Los Angeles shoppers looking for just the right satin blindfold or Whip Me stockings at Agent Provocateur’s lingerie boutique on Melrose Avenue may soon pay as much tax as customers at the company’s Gold Coast store in Chicago, and more than at the one on Madison Avenue.

The city council, which faced $1.6 billion in deficits over the past four years, is to vote Tuesday on whether to ask residents to boost the local sales tax 0.5 percentage point, bringing the total levy — local and state — to 9.5 percent. That would tie Los Angeles with Chicago for the highest rate of the 10 largest U.S. cities. New York City is 8.875 percent.

“Our approach to dealing with our budget shortfalls has been to cut,” said Edward Johnson, a spokesman for City Council President Herb Wesson, who backs the sales tax proposal. “If we continue to cut, we will drastically affect the services that we deliver to our citizens.”

California’s municipalities have struggled to stay afloat by curtailing staff and services amid falling revenue and rising employee costs. The second-biggest U.S. city by population can’t impose higher sales taxes without going to the voters of Los Angeles, and is limited in raising real-estate levies under the 1978 law known as Proposition 13.

The tax increase would affect more than London-based Agent Provocateur, owned by 3i Group Plc, Britain’s biggest publicly traded private-equity firm. The company, which sells stockings with “Whip Me” spelled out in the backseam for $70, opened its first U.S. outlet on fashion boutique-lined Melrose Avenue in Los Angeles.

Cars, clothing

In addition to clothing, the tax would apply to cars, prepared food, nonprescription drugs, household goods and other merchandise. A vote last week showed a more than 2-1 advantage for tax supporters on the City Council.

If approved by the City Council, a referendum would be held in March. That would be just four months after voters approved Proposition 30, boosting the statewide sales levy to 7.5 percent from 7.25 percent, with proceeds earmarked for education.

The total state and local sales tax in Los Angeles is now 8.75 percent. Beginning in January, the new state levy will raise that to 9 percent. The city’s proposed increase would bring the total to 9.5 percent.
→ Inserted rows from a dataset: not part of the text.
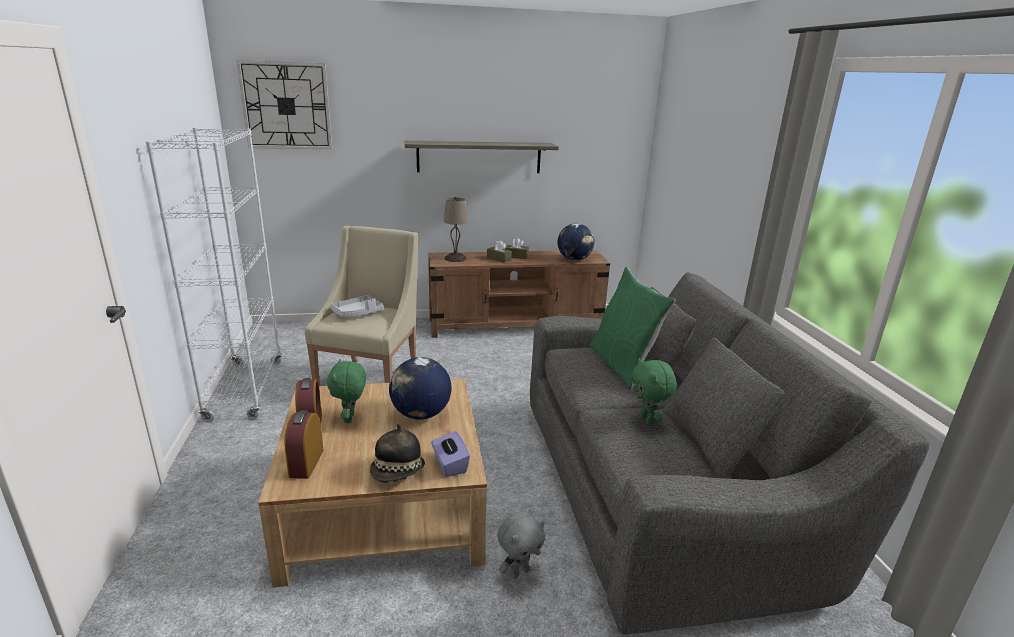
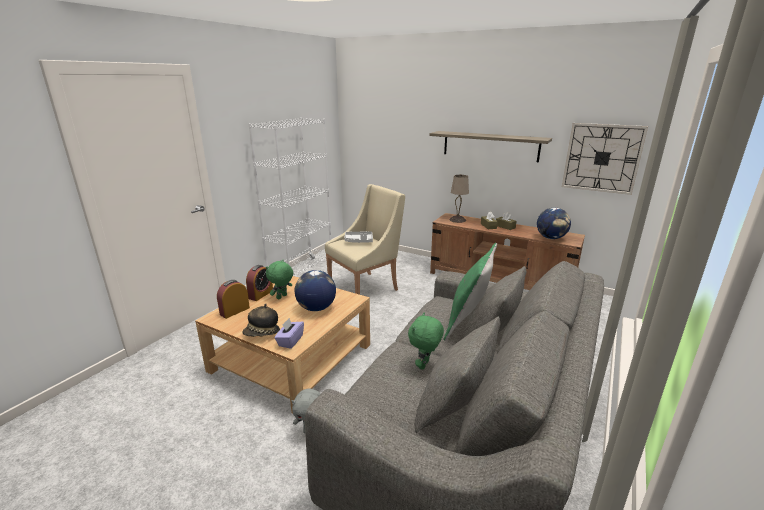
camera: 40 degrees right, 0 degrees up
wall clock [237,60,332,149] -> wall clock moved to [562,123,648,195]

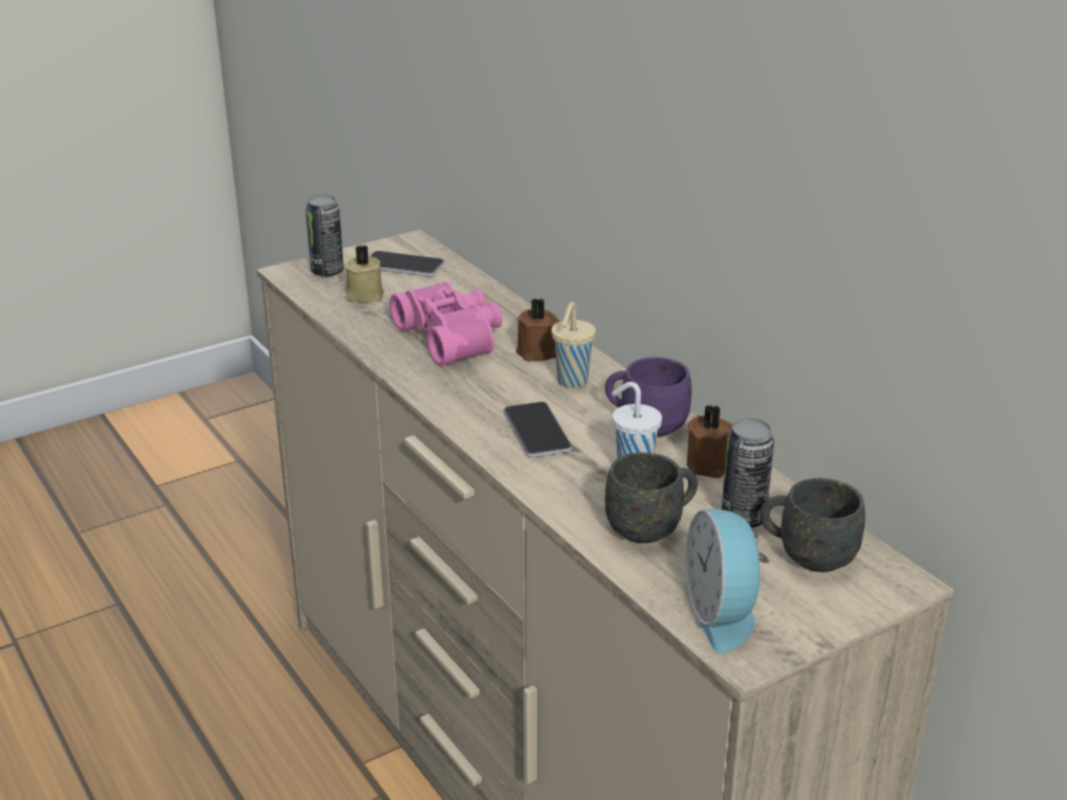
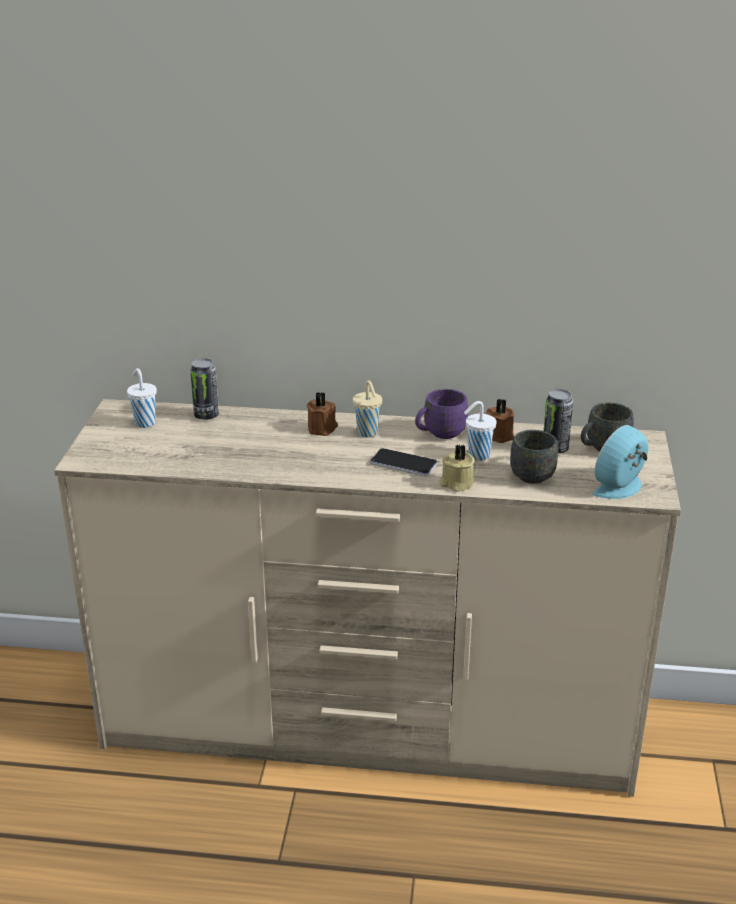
camera: 50 degrees left, 0 degrees up
can [305,195,344,277] -> can moved to [190,358,219,420]
beige candle [344,245,385,303] -> beige candle moved to [440,444,475,492]
phone [371,251,444,277] -> white cup [127,368,157,428]
pink binoculars [390,281,502,366] -> none
alarm clock [684,509,769,653] -> alarm clock turned 105 degrees clockwise [593,425,649,499]

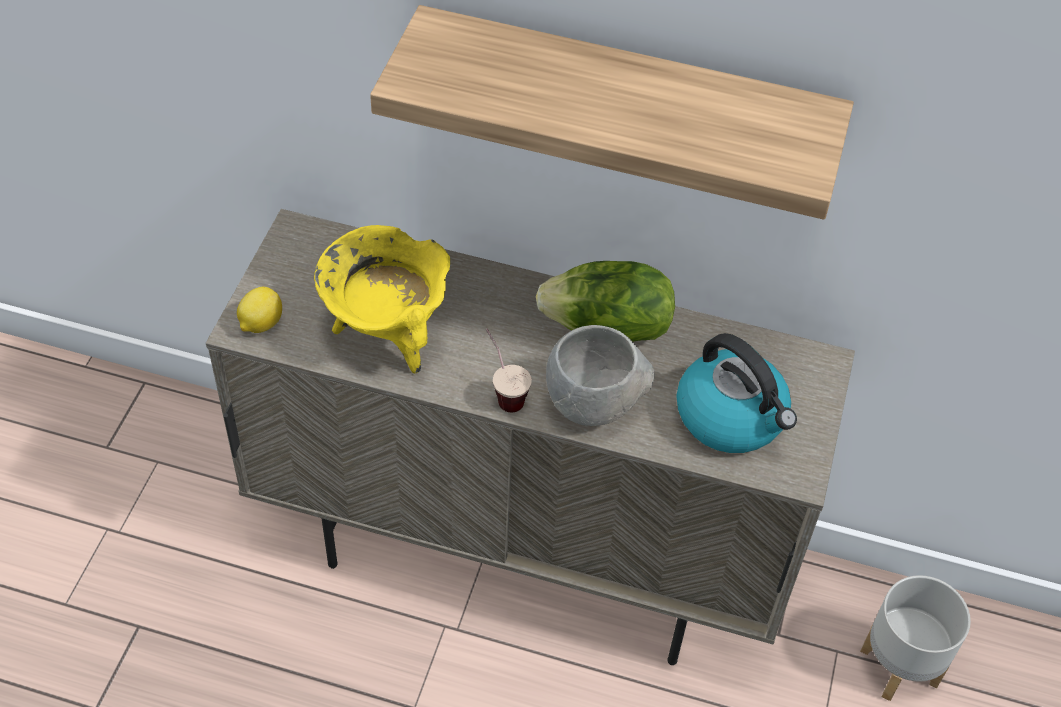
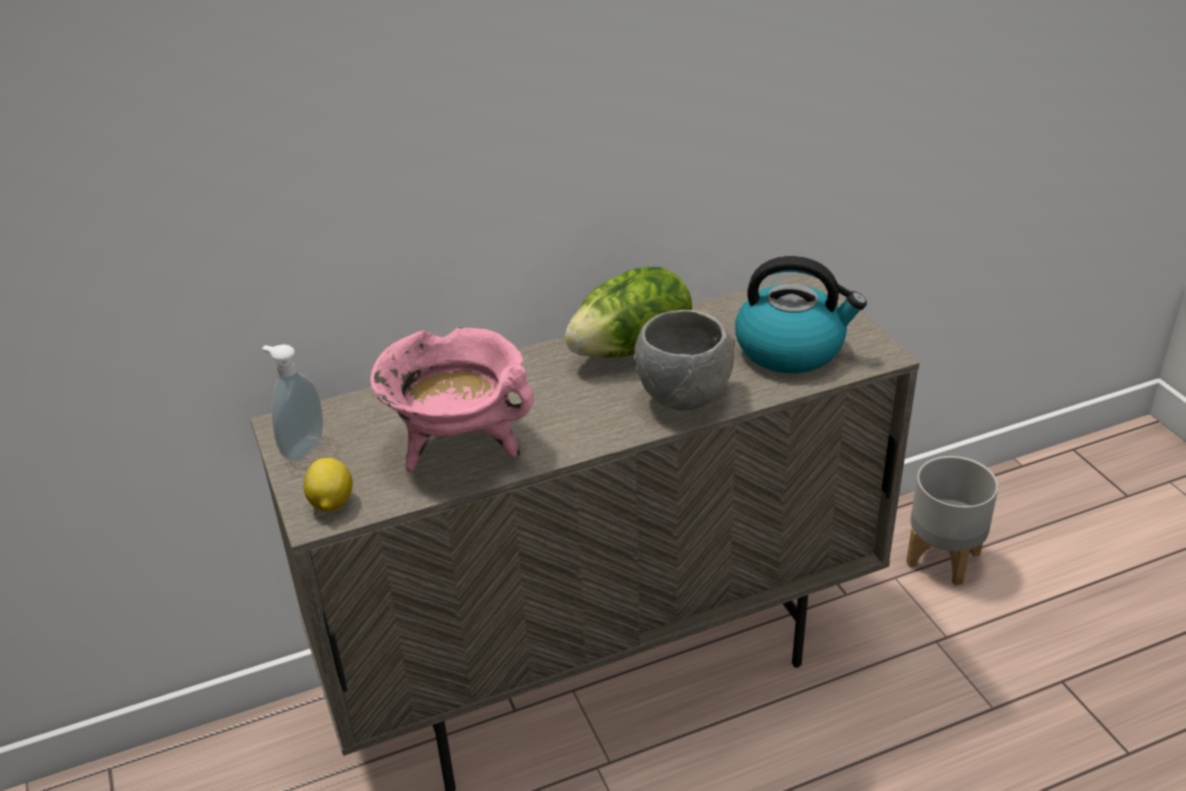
camera: 35 degrees left, 15 degrees down
yellow cooking pot [314,225,450,373] -> pink cooking pot [370,327,534,472]
shelf [370,5,854,220] -> none
cup [486,328,532,412] -> none
none -> soap dispenser [262,344,323,461]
That would equal Chicago and be higher than the rest of the 10 largest U.S. cities, according to data from the Tax Foundation, a nonpartisan research group based in Washington.

Mayor Antonio Villaraigosa, a Democrat, said the city’s proposed increase would raise more than $200 million a year in additional revenue, closing most of a $216 million gap in the budget of $7.2 billion for fiscal 2013. The alternative, he wrote in a letter to council members, would be to fire as many as 500 police officers.

Further cuts

With the passage of Proposition 30, “It is clear that voters were unwilling to accept further deep cuts in education and other critical programs,” the 59-year-old mayor said.

Villaraigosa premised his support of the tax on City Council approval of changes in the money-losing city zoo and the convention center, perhaps putting them under private management to save money, as well as eliminating 209 non-police jobs.

Former Mayor Richard Riordan, an 82-year-old Republican who is campaigning to replace guaranteed city pensions with 401(k)- type retirement plans, considers the proposed sales tax increase a “pension tax,” spokesman John Schwada said. The city contributed $342 million toward employee retirements this year, according to a report by City Administrative Officer Miguel Santana.

“This is a tax to support, care and feed an outdated, broken pension system,” Schwada said. “To say this is about saving 500 police jobs is malarkey.”